STUDY MATERIAL.
--*--

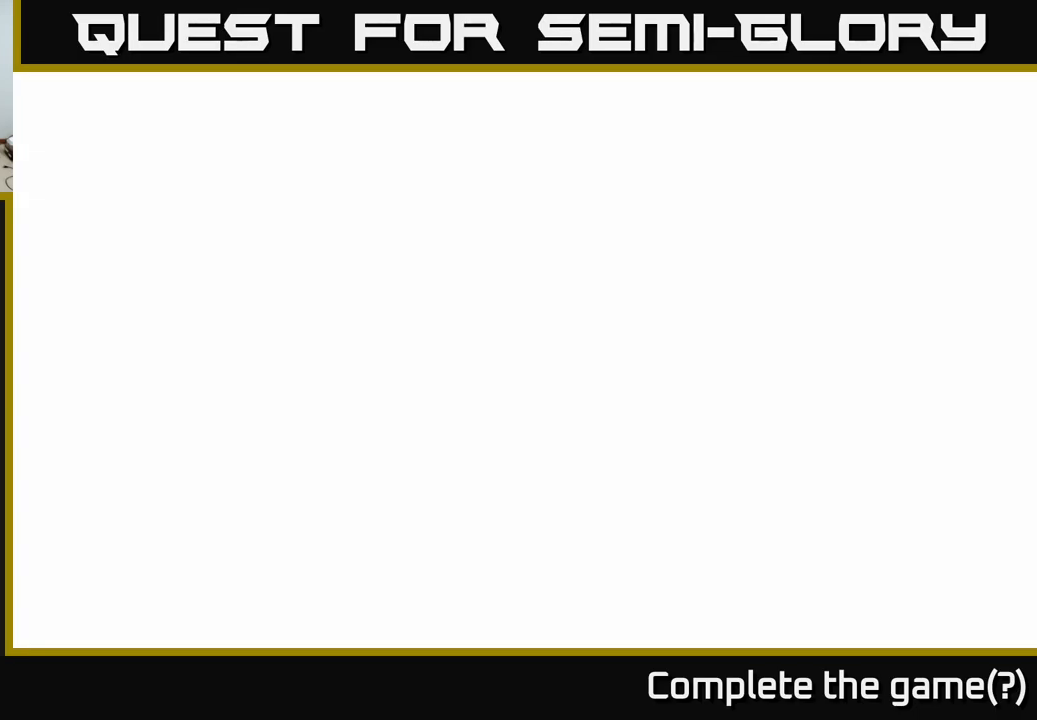
{"buttons": [], "left_stick": "center", "right_stick": "center", "events": []}
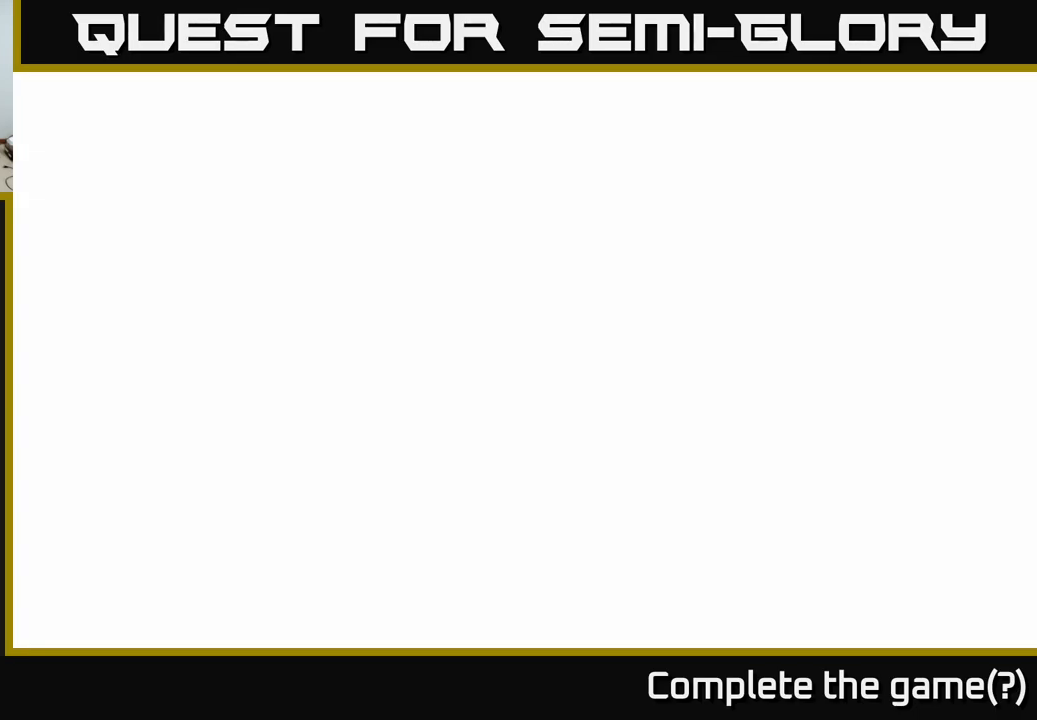
{"buttons": [], "left_stick": "center", "right_stick": "center", "events": []}
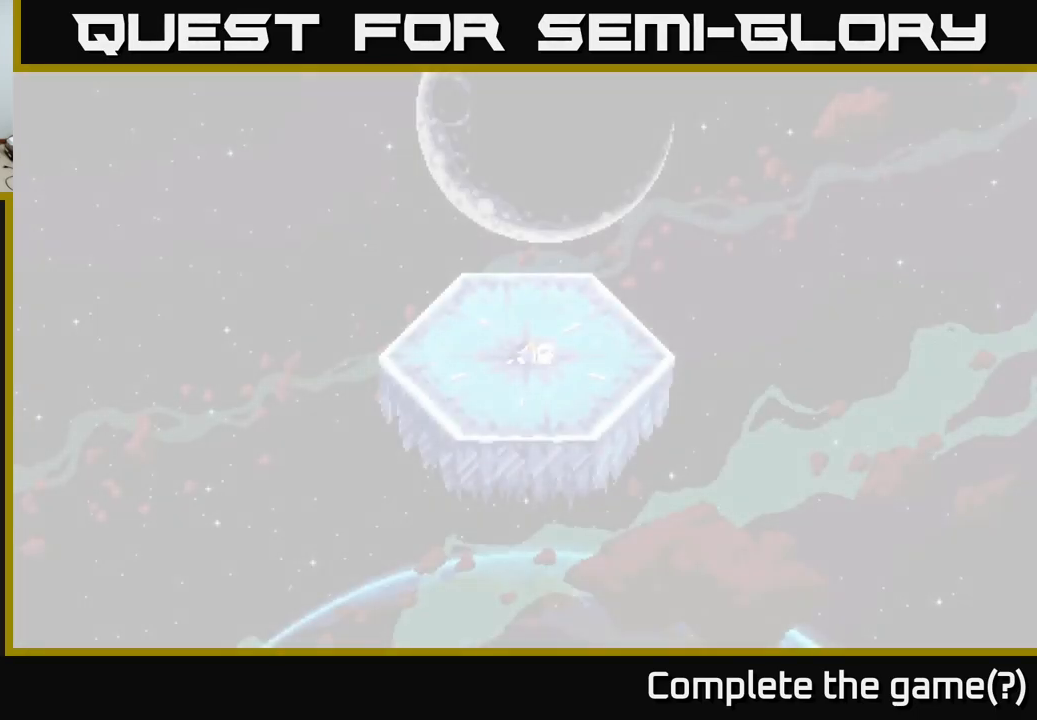
{"buttons": [], "left_stick": "center", "right_stick": "center", "events": []}
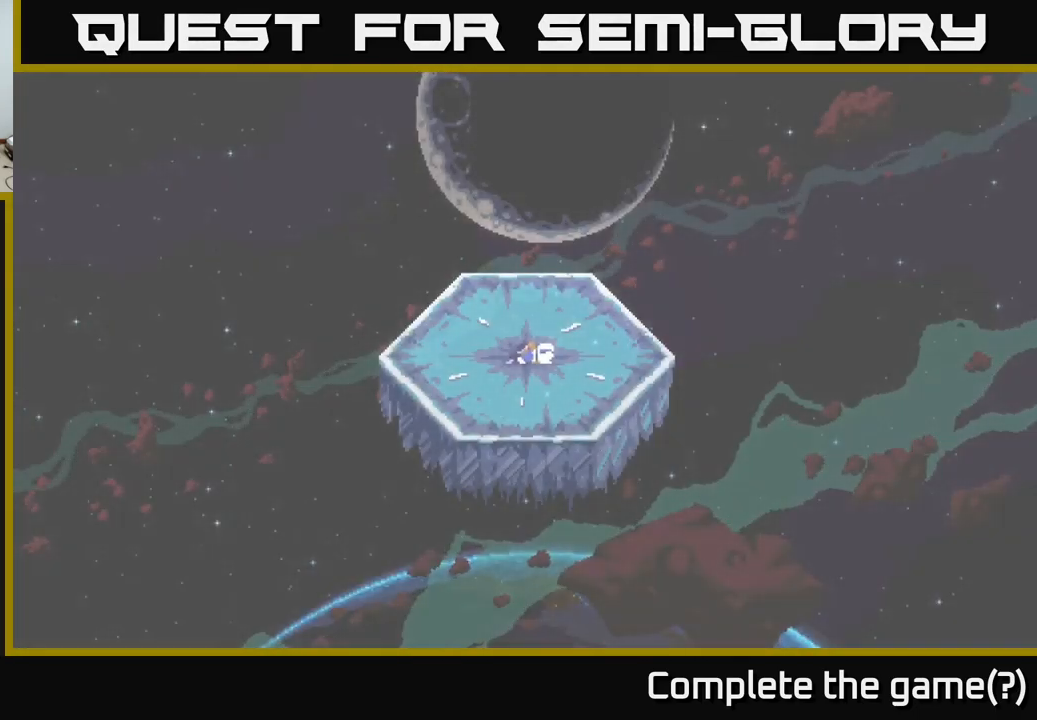
{"buttons": [], "left_stick": "up", "right_stick": "center", "events": [[484, "left_stick", "up"]]}
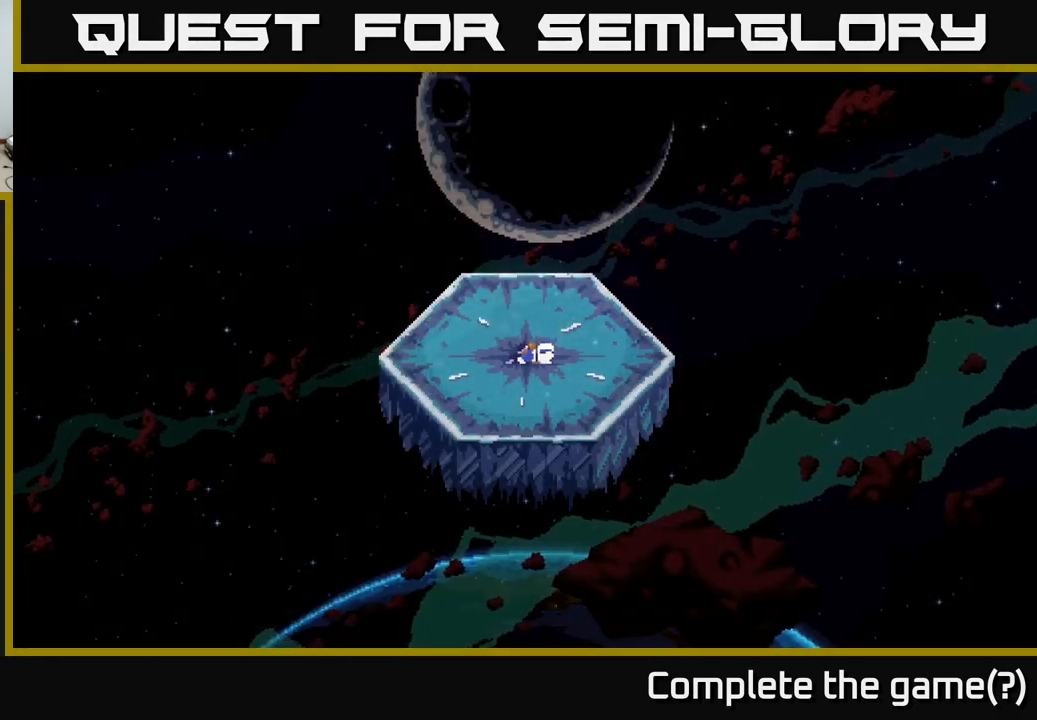
{"buttons": [], "left_stick": "up", "right_stick": "center", "events": []}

--*--

WHAT TO PRODUCE. Copy every line of the data word for word, omitting the images.

ANSWER SPACE.
{"buttons": [], "left_stick": "center", "right_stick": "center", "events": []}
{"buttons": [], "left_stick": "center", "right_stick": "center", "events": []}
{"buttons": [], "left_stick": "center", "right_stick": "center", "events": []}
{"buttons": [], "left_stick": "up", "right_stick": "center", "events": [[484, "left_stick", "up"]]}
{"buttons": [], "left_stick": "up", "right_stick": "center", "events": []}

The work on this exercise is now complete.